Она пялилась на него, словно чувствовала, что эта будет не такая, как все. «Приводи, если тебе так у ж надо», — сказала она.
«Нам прийти к ужину?»— отважился он.
«После ужина. Яне собираюсь готовить для какой-то дешевой потаскушки, с которой даже и незнакома».
«Она не дешевая потаскушка», — возразил он.
Мать растянула губы щелочкой, улыбнулась.
«Раз ты ее подцепил, значит, потаскушка».
— Потопали, — ныла Джой. — Вот те точно, ковбой, еще стакашку пропущу и все тогда на них, выблюю.
Дек взглянул на часы. Было полдесятого.
— Что-то я себя неважно чувствую, — пробормотал он.
— Опять норовишь открутиться. Вот оно что.
— И не думал откручиваться, — возмутился он.
— Конечно, — проворчала она.
Он глубоко вздохнул.
— Пошли. Готова?
Она выхватила из сумочки замызганное зеркальце в оловянной оправе и уставилась на себя. Потом отыскала помаду и намазалась еще сильнее.

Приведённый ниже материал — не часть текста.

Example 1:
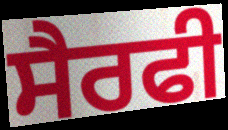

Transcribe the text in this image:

ਸੈਰਫੀ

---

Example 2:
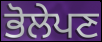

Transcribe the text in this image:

ਭੋਲੇਪਣ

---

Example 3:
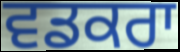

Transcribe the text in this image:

ਵਡਕਰਾ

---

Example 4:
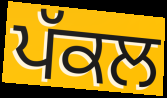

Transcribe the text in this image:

— Для маменьки твоей хочу выглядеть что надо, — оправдывалась она. — Бабы живо подмечают, кто как намазан. Сказал ей, как я тебе говорила, что я манекенщица?
— Забыл.
— Вот зар-раза! А она бы думала: вот это класс! Иной раз ты дурак дураком.

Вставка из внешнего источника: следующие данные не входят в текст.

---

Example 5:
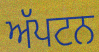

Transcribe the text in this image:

ਅੱਪਟਨ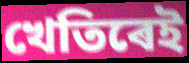
খেতিৰেই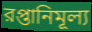
রপ্তানিমূল্যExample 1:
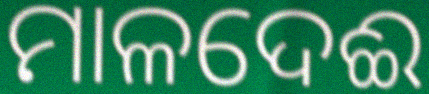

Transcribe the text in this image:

ମାଳଦେଈ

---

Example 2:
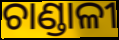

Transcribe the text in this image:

ଚାଣ୍ଡାଳୀ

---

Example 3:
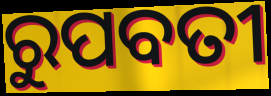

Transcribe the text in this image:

ରୁପବତୀ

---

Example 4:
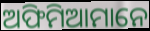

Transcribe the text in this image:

ଅଫିମିଆମାନେ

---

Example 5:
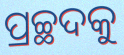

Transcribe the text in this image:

ପ୍ରଚ୍ଛଦକୁ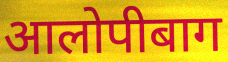
आलोपीबाग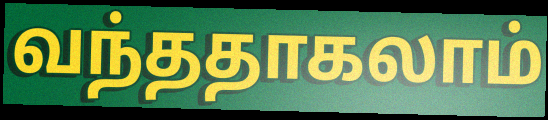
வந்ததாகலாம்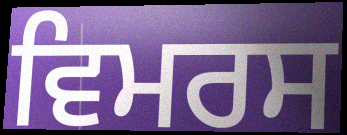
ਵਿਮਰਸ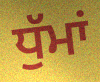
ਧੁੱਮਾਂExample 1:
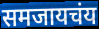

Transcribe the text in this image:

समजायचंय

Он сдавил ее запястье как клещами.
— Не говори так.
Она вырвалась.
— Ладно. Ладно. Ты же знаешь, это я так. — Голосок ее стал детским. — Улыбнись мне, ковбой. Я твоя крошка. — Она игриво потянула его за ухо. — Крошка сильно любит взрослого мужика.
Он успокоился.
Она почувствовала облегчение. Не хотела, чтобы опять все сорвалось с маманей и папаней. Она знала, стоит им только познакомиться, и они ее полюбят, а полюбят, так все будет легко. Надо же ей кого-нибудь иметь. Восемнадцать лет отроду и уже вымоталась совсем. С тринадцати лет на улице, нелегко бывало, но справилась.